As we mark Mother’s Day, we remember all those moms out there who sacrificed a great deal to raise a family and have a career. Limanews spoke with four strong women in positions of power to try and find out how they balance career and family. […]
Cynthia Spiers, president Rhodes State College
Cynthia Spiers, a mother of three grown children took the traditional route of motherhood. After her graduation, she got married to Jim Spiers and then motherhood called.
“I decided to stay home for 14 years and raise my children and work alongside his (Jim’s) dreams and all of that. Then they became older and I decided to go back for my master’s degree at Bowling Green. The children and he were very supportive and encouraging,” Spiers said.
“I had to challenge myself, particularly when I became a mother to recognize that I couldn’t put all my energy into my career, I had to make sure I balanced that. When I was home, I had to be present. I was at home, not at work. My children were very important to me,” Spiers said.
Tracie Sanchez, owner Lima Pallet Company
Tracie Sanchez is the mother of three grown children and credits her mother for being a good role model. She said her mother taught her that family always comes first. “People come and go in your life, but your family is forever. And that money does not make you happy if you don’t have family and friends to share it with,” she said.
The Reason Why Strong Women Are Able to Do It
Ronda Lehman, president Mercy Health-Lima
Ronda Lehman is the mother of three children and credits her husband, Gerald, for supporting her through her career journey.
“He is the reason I’m able to do what I do. He is supportive of me, even when I have doubts and has been since the day we met,” Lehman said.
Jane Wood, president Bluffton University
Jane Wood is the mother of two adult daughters and her mother, Mary Ann Wood, was a big influence on her. Wood said that “trying to figure out how to do it all is always a juggling act for parents.”
“I think it is making sure that you’re setting your priorities the best that you can so if the house doesn’t always get cleaned, I figured it was way more important for me to be at one of my daughter’s tennis matches. I kept trying to say we don’t have to be perfect, we just want to be good people. And we want to live a life of kindness, caring and supporting each other in our dreams and goals,” Wood said.
Best Career Advice For Strong Women Balancing Career And Family
The best career advice Wood received came to her from an unnamed professor in college.

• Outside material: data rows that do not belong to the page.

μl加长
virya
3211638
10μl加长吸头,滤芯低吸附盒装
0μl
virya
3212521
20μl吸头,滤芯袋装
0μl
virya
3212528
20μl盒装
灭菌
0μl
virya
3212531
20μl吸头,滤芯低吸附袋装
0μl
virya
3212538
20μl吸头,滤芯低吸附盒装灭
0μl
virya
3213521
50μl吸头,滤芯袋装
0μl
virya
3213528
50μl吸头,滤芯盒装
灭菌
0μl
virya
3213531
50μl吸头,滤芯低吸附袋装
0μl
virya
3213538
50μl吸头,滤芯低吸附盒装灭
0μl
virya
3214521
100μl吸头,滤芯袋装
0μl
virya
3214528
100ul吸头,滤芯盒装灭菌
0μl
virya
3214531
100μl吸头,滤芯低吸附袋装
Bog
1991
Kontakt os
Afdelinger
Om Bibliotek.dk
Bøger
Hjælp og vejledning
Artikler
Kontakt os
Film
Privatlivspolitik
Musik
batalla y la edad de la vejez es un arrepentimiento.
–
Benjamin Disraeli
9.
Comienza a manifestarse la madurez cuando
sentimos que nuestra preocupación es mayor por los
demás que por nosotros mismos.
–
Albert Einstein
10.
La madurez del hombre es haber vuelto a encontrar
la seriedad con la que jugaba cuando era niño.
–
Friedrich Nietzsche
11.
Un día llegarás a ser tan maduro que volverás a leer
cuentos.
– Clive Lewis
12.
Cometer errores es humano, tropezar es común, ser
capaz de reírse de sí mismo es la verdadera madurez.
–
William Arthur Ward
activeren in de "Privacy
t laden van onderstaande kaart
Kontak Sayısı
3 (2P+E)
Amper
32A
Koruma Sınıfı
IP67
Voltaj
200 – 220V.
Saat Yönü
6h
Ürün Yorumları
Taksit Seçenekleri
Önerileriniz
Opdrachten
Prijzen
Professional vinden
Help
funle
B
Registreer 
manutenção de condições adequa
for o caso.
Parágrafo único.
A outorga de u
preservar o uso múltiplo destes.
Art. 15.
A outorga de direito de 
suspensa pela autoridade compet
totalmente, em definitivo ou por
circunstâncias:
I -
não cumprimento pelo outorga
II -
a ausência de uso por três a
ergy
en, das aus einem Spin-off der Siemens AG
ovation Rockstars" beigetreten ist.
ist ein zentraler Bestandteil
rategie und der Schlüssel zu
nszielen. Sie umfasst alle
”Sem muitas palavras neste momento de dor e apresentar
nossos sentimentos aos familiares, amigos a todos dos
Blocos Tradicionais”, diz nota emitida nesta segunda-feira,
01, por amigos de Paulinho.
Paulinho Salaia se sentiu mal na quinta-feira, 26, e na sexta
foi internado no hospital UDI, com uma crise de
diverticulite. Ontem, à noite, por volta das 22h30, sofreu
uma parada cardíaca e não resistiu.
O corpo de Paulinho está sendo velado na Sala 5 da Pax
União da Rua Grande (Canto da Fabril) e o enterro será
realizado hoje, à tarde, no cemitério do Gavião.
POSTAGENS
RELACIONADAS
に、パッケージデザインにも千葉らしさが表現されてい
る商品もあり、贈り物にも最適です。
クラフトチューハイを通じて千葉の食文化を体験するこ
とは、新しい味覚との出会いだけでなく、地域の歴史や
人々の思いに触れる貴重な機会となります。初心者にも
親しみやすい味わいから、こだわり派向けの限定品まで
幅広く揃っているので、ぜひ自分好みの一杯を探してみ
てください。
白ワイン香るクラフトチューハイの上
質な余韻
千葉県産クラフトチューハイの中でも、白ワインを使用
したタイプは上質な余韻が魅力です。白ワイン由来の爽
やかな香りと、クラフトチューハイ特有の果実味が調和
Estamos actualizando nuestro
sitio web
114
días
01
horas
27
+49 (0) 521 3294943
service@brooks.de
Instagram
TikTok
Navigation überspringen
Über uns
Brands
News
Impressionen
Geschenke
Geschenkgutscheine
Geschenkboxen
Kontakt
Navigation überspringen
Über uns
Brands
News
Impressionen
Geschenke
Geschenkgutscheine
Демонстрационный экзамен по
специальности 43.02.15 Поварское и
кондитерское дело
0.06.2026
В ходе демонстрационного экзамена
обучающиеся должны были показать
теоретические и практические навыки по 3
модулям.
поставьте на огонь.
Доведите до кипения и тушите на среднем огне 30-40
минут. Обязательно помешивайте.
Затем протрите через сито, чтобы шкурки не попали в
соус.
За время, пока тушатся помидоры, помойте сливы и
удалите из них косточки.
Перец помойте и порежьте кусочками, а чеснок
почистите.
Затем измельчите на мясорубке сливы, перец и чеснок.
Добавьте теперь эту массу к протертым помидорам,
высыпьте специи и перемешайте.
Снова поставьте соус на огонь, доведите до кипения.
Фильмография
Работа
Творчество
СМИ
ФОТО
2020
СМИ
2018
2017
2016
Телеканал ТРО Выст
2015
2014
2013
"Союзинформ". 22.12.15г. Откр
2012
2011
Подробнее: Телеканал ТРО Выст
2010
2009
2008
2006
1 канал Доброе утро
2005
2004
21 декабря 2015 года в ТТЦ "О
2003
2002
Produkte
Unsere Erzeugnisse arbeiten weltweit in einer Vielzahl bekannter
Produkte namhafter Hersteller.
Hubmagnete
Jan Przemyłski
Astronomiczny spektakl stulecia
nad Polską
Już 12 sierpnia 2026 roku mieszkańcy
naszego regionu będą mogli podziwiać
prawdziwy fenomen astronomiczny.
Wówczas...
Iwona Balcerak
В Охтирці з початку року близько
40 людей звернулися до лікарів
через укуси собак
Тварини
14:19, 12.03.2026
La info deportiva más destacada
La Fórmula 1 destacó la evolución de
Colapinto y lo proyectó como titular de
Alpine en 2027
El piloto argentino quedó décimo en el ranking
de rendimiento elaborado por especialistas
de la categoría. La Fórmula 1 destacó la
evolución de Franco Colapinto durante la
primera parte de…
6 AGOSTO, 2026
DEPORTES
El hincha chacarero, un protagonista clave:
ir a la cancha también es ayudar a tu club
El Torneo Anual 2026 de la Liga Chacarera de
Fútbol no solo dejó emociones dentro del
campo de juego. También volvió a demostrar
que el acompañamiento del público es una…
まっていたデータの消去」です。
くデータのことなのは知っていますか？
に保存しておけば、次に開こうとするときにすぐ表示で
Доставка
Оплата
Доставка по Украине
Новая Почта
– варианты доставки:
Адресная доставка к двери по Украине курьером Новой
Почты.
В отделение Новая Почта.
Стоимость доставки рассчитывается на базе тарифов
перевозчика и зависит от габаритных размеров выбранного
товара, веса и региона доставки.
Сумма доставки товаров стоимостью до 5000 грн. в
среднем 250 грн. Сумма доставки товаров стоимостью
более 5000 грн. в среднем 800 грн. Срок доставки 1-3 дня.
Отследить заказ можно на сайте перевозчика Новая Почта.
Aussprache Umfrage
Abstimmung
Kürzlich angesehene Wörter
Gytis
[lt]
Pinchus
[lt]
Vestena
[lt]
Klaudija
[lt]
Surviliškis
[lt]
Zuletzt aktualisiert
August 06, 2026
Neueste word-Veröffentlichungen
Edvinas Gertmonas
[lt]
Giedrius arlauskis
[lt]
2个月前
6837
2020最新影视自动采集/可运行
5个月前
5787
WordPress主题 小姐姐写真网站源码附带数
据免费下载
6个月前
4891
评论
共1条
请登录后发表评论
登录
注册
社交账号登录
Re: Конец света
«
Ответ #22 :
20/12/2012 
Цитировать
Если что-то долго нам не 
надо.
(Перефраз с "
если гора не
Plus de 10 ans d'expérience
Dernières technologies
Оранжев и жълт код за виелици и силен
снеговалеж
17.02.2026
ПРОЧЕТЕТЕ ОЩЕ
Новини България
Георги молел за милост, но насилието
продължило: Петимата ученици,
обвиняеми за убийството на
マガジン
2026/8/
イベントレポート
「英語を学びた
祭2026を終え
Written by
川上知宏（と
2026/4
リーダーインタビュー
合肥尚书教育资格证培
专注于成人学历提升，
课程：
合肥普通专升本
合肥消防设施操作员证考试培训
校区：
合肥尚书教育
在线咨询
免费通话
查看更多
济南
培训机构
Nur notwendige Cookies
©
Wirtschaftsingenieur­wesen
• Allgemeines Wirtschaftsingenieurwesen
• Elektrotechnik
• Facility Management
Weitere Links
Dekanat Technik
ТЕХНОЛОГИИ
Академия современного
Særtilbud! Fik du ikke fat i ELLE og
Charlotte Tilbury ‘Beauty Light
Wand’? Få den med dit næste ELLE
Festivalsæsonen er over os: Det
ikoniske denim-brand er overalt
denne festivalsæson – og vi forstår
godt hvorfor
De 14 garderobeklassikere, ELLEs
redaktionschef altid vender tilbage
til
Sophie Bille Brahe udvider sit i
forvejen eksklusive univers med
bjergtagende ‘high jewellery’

“She said ‘Women, you can get married, you can have a family and you can have a successful career. Just don’t plan on doing all three of them well at the same time.’ I think that realizing that you don’t have to be perfect at all three of them at the same time is really important and helpful. That there’s going to be times in your life when you know your children have to take absolute priority and times in your life when your marriage has to take priority. And times when you have to be willing to say — ‘this is my priority at this moment’,” Wood said.